It’s here, friends. I didn’t really believe people when they told me this would happen, but all of those older mothers were right. They were actually right. This week, my life is transitioning from spending most of my day at home with small children to most of my day on my own. Three of my children started school today. The youngest begins four-day preschool next week.
The year I left work to come home, Barack Obama was a freshman senator from Illinois and the housing market was at the height of the post 9/11 boom. I was a charismatic evangelical living in Alabama who had waited, foot tapping, for years for the baby I felt certain God owed me.
My water broke with my oldest son on the evening of my last scheduled day of work. That moment not only opened the door to motherhood. It also marked the moment I took on mothering as my profession.
I felt compelled to stay home with my baby. I couldn’t bring myself to do anything else. But now I can see the driving force behind that overwhelming emotion was fear. Fear of missing his childhood, fear he would feel isolated and alone. Fear that I would fail somehow if I tried to do both. I approached motherhood with all of the energy of Judy Hopps: I would do twice as much as every other mom, twice as fast and even better. I would conquer mothering with all of the ferocity I’d brought to every other assignment in my life.
We all know how this story goes.
That first year with my baby was one of the happiest and most peaceful of my life. My dream had been realized. A healthy baby boy perched on my hip nearly every minute of the day, and I loved it. All was bliss.
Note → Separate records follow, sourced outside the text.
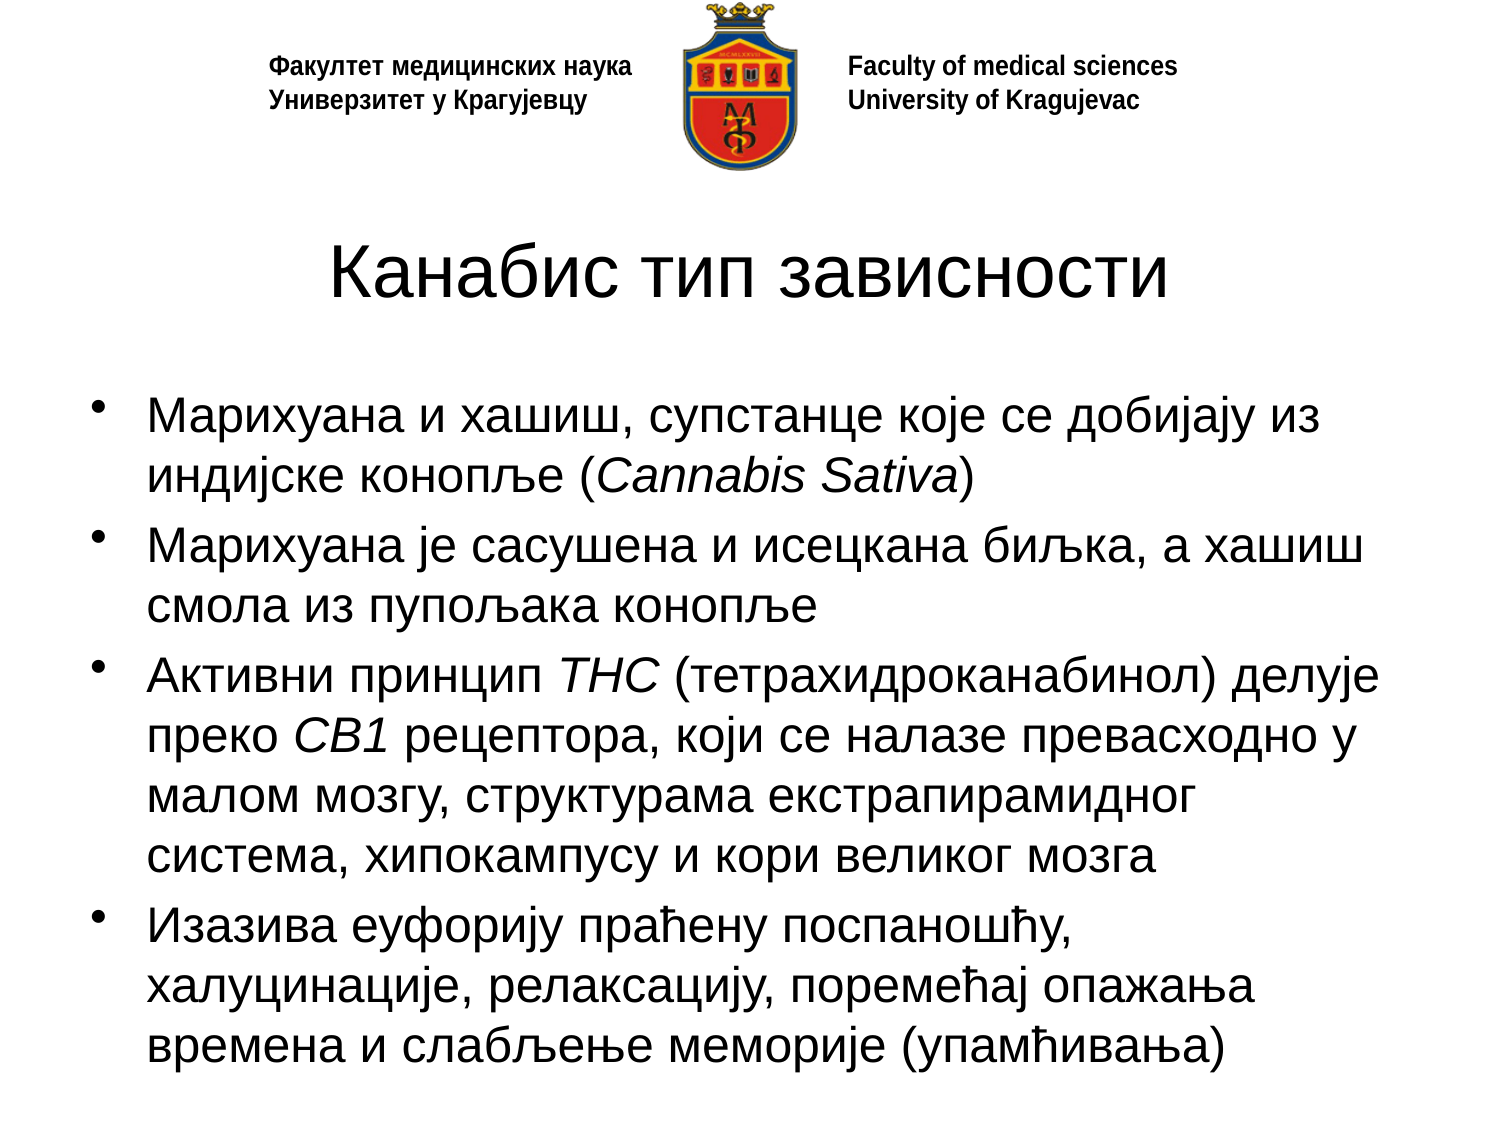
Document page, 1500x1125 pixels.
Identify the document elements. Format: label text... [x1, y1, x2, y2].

title Канабис тип зависности [74, 173, 1426, 362]
list Марихуана и хашиш, супстанце које се добијају из индијске конопље (Cannabis Sativa) Марихуана је сасушена и исецкана биљка, а хашиш смола из пупољака конопље Активни принцип THC (тетрахидроканабинол) делује преко CB1 рецептора, који се налазе превасходно у малом мозгу, структурама екстрапирамидног система, хипокампусу и кори великог мозга Изазива еуфорију праћену поспаношћу, халуцинације, релаксацију, поремећај опажања времена и слабљење меморије (упамћивања) [74, 374, 1426, 1118]
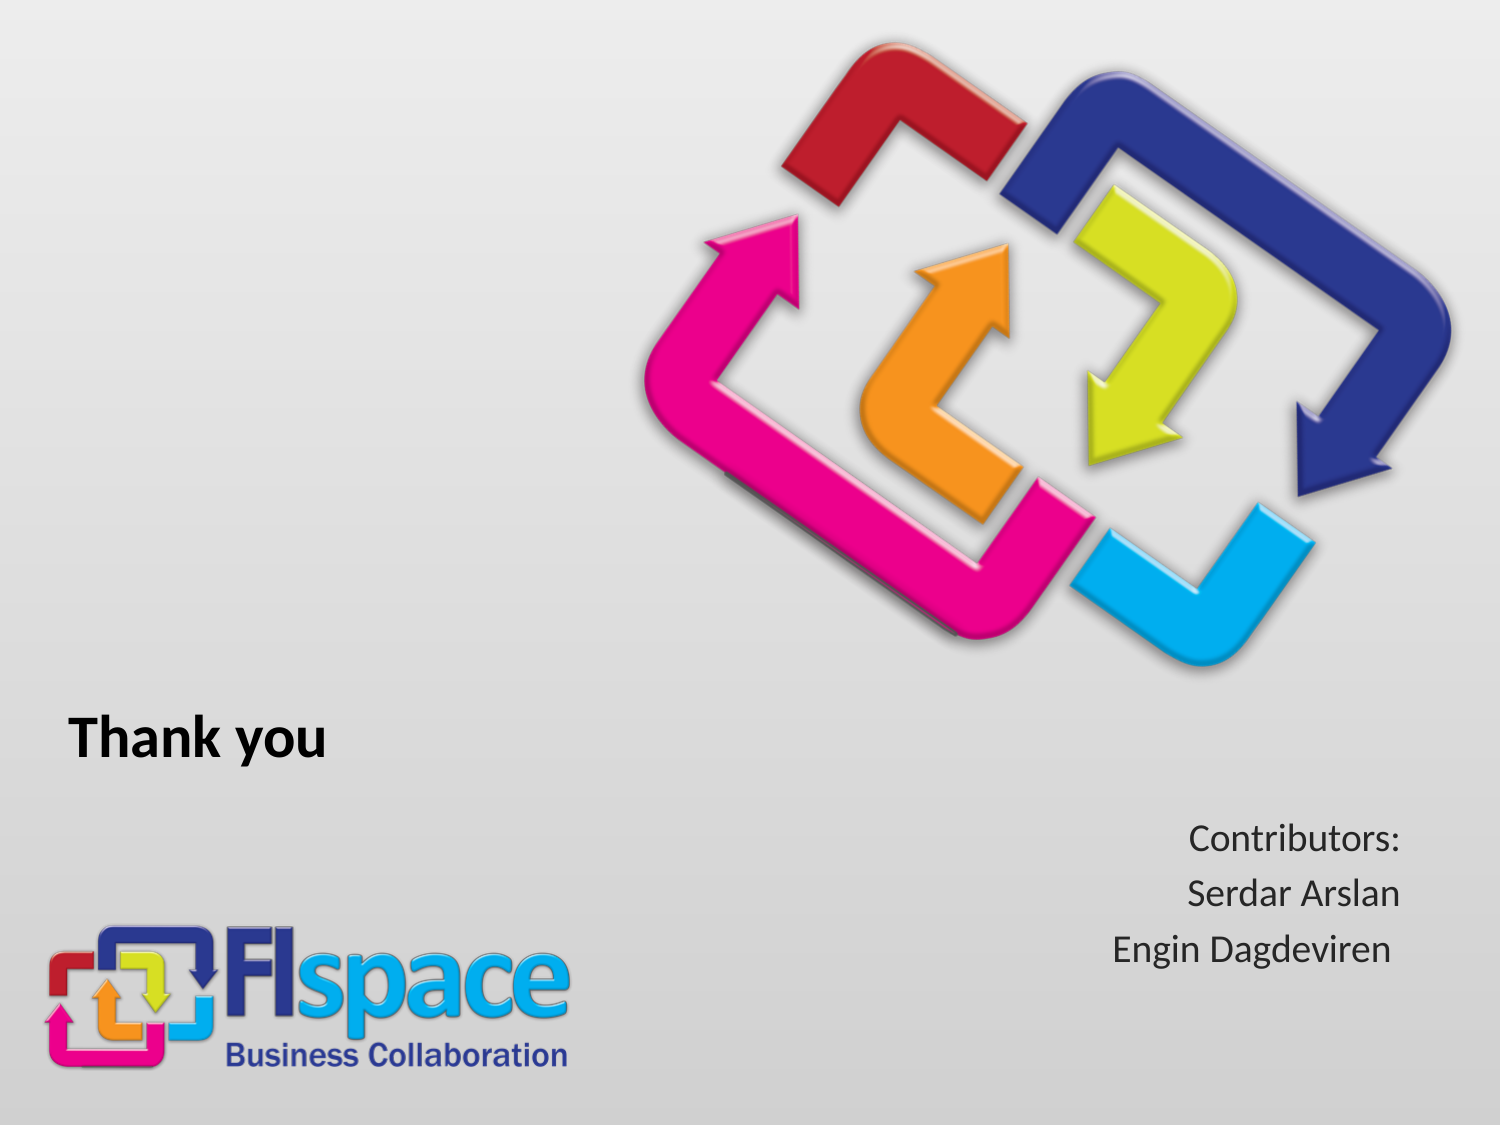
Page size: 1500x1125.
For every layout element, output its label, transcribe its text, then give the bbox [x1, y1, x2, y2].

Then I got pregnant again. The next year, I had another baby boy. A baby boy who screamed and would not sleep for the entire first year of his life. All of a sudden, I could not live up to my own ideals anymore. I came nose-to-nose with my own humanity, my inadequacies and limitations. I limped through that year, ashamed. I was certain I was letting everyone down, that failure was seared across my forehead. Even now, after all that has happened, I look back on that year as one of the hardest of my life.
Thankfully, a handful of devoutly Catholic women saved me. They taught me to embrace chaos, to let go of my image of perfection. They believed being open to new life meant welcoming crumbly toddlers and exhausted mothers with both arms into their own toy-strewn lives. They happily held my screaming infant for an hour so that I could sit in Starbucks and stare at the wall. They cheered for the 4th, 5th, 6th pregnancies among them, and invited me to wash dishes as unto the Lord, to thank Him for the sippy cups found behind the couch, because they were reminders of the ability to meet the needs of little hands and mouths. Their generous spirits were water and breath for my parched, diminished soul, and their lives shaped mine.
Without that group, I am certain I would not have had the courage to have more kids. Thanks be to God for them.
Then another baby – a precious little girl who embodied peace from the moment she joined us in my womb – came into our lives. Twenty months later, another son surprised us all. After that, life happened at a pace that is hard to comprehend. In short, our lives fell apart. We moved across the country when my youngest was four months old. Eight weeks later, my husband was in an accident that changed our lives.
There were years of survival, followed by years of realizing we weren’t surviving. Actually – we weren’t making it at all. The only way to find life again was to let old dreams die.
Now, inexplicably, we are here. All of those days – all those hard, exhausting, beautiful, unrelenting days – are over. We are full of new dreams now, all of us. That newbie senator is leaving his tenure as President soon, and the market … well, it’s certainly not what it was back then.
Neither am I. I am leaving this season a completely different person than I was when I began. I have depths of strength I never imagined. I can make plates while feeling desperately ill, I can muster patience and tenderness in the middle of my own blinding exhaustion or fear. I can host a birthday party hours after my mother’s body is discovered, and I can do … everything, really, while nursing a baby.
But I am also much weaker than I would have ever imagined. I have crumpled in desperation at the sight of children’s books on the floor. I have folded – I mean really lost my shit – in the face of a petulant child. When I didn’t drink and eat enough, I’ve gotten so weak I’ve had no choice but to go to bed and rest, or pass out on the floor. I also know now that I am terrible terrible terrible at keeping my emotions in check when my child is in the hospital. I have seen the exact place where my rope ends, the spot beyond which I simply can’t move. I am much more limited than I ever imagined ten years ago.
What I have learned is that, just like Judy Hopps, I will fail. At times I will even do harm – sometimes out of ignorance, other times out of human weakness. It will happen. Because it turns out my children don’t have a perfect mother. Instead they got stuck with a human being. And my kids are not perfect either. They are humans, too. Frail and wrong and beautiful and good and limited and full of depths of strength I never imagined, all at once, just like me.
Unlike the mother I was 10 years ago, we’re no longer performing for one another. We’re a family, and both our strengths and weaknesses are woven into the others’ lives. Those long days at home are over, but our relationships are just beginning. We’re young still, all of us, and just as the last season has shaped us indelibly, the next one will, too. And the next, and the one after that. There is no arriving, no moment where we stop growing and forming around one another. No moment where we stop learning how to be part of a whole.
We’re all in this together, forging ahead.